╭──
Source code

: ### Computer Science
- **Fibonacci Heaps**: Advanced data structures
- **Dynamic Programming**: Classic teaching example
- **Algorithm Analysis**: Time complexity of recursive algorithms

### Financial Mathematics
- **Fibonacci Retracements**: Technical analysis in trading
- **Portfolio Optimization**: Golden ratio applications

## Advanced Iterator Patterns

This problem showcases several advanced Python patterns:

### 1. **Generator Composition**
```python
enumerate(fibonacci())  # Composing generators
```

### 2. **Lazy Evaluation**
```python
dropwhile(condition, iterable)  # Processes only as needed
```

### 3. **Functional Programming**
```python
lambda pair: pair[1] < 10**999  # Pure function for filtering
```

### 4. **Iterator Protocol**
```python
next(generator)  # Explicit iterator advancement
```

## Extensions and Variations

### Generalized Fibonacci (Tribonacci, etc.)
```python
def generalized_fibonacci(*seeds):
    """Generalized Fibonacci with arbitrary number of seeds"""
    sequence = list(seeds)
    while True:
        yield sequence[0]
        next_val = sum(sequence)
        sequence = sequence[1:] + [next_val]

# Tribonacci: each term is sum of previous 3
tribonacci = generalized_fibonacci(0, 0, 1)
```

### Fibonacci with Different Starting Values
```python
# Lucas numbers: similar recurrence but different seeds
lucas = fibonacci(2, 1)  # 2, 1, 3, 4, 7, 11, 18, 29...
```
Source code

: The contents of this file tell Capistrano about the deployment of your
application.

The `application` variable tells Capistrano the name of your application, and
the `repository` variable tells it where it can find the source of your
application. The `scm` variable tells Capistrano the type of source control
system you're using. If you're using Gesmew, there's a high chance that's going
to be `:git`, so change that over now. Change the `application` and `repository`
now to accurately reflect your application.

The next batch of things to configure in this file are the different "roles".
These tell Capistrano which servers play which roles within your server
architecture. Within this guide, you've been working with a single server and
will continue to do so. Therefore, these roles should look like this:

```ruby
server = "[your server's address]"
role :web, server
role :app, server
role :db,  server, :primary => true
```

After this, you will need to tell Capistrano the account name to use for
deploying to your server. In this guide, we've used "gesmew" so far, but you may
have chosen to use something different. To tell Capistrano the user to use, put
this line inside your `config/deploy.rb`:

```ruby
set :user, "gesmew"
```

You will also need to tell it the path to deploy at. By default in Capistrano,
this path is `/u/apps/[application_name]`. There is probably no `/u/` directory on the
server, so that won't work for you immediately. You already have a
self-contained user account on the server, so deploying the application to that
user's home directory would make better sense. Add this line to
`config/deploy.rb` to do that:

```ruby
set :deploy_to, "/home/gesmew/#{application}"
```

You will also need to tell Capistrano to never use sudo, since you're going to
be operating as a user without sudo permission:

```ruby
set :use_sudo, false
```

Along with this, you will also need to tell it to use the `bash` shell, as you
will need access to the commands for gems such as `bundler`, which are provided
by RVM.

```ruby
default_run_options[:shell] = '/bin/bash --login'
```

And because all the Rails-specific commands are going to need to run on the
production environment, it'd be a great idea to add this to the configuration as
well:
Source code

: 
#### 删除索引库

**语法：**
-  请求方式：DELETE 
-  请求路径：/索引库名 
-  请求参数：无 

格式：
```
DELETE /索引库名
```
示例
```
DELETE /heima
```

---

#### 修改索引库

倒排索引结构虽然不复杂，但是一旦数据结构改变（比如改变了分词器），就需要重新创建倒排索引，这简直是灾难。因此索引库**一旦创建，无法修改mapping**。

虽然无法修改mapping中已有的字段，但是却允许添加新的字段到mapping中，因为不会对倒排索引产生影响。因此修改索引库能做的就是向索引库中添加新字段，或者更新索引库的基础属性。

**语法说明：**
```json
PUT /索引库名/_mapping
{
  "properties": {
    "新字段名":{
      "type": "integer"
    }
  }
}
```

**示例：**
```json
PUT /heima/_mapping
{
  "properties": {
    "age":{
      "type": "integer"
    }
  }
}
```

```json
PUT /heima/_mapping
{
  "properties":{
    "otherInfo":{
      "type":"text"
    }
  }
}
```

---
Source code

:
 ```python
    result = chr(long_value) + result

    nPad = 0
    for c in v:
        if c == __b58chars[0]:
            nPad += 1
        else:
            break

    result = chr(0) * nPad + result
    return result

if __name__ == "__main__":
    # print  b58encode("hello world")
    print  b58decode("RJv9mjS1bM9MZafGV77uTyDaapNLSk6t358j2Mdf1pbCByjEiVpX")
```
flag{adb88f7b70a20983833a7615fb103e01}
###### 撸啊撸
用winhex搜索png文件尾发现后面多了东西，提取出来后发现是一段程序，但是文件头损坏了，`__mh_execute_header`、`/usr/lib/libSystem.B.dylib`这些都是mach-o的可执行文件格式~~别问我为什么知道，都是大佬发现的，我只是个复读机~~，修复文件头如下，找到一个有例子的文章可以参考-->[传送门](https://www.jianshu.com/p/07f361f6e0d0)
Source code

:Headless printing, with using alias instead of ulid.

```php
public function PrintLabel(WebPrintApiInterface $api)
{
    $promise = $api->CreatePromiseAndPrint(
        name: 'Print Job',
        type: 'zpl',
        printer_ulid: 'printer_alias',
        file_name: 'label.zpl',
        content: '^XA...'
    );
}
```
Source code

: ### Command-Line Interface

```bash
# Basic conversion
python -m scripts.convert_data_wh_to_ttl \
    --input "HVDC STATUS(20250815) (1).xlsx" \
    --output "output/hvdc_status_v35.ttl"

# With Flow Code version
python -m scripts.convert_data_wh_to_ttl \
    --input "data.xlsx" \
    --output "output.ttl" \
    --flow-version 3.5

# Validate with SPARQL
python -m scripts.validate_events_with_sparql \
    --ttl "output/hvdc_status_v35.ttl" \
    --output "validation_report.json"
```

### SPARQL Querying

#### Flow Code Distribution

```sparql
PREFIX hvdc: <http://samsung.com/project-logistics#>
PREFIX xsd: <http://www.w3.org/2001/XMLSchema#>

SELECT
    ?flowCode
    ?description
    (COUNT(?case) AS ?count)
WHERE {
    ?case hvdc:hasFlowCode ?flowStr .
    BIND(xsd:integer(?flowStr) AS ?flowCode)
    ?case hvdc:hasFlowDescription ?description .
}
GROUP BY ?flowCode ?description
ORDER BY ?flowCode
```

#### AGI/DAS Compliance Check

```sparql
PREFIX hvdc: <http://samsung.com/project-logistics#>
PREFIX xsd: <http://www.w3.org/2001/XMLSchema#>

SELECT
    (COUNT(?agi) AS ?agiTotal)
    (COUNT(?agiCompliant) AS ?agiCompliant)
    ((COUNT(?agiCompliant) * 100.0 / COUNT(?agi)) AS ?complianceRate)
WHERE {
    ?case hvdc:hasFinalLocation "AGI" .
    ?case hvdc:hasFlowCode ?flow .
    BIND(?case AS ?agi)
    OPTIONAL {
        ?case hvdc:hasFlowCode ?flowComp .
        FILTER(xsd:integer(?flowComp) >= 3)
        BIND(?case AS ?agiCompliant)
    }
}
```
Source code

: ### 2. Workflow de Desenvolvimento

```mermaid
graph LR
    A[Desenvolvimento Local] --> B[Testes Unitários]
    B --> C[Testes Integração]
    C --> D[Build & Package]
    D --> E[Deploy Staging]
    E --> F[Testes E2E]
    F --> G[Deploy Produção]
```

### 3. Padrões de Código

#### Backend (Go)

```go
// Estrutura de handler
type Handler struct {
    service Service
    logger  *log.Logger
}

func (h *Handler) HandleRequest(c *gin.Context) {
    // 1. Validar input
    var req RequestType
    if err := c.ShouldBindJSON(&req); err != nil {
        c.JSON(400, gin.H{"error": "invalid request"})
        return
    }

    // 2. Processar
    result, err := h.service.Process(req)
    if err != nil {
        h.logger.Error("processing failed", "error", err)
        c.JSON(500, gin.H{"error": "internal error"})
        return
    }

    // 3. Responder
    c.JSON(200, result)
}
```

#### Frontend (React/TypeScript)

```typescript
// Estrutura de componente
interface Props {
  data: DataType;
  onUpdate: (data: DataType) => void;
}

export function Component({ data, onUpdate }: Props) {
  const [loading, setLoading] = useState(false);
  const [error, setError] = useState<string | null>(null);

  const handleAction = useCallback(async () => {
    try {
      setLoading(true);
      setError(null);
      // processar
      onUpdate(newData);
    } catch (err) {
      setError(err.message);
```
╰──
■ Task to carry out: Extract each line from the entries above that contains the string "sequence".

■ Solution:
    sequence = list(seeds)
        yield sequence[0]
        next_val = sum(sequence)
        sequence = sequence[1:] + [next_val]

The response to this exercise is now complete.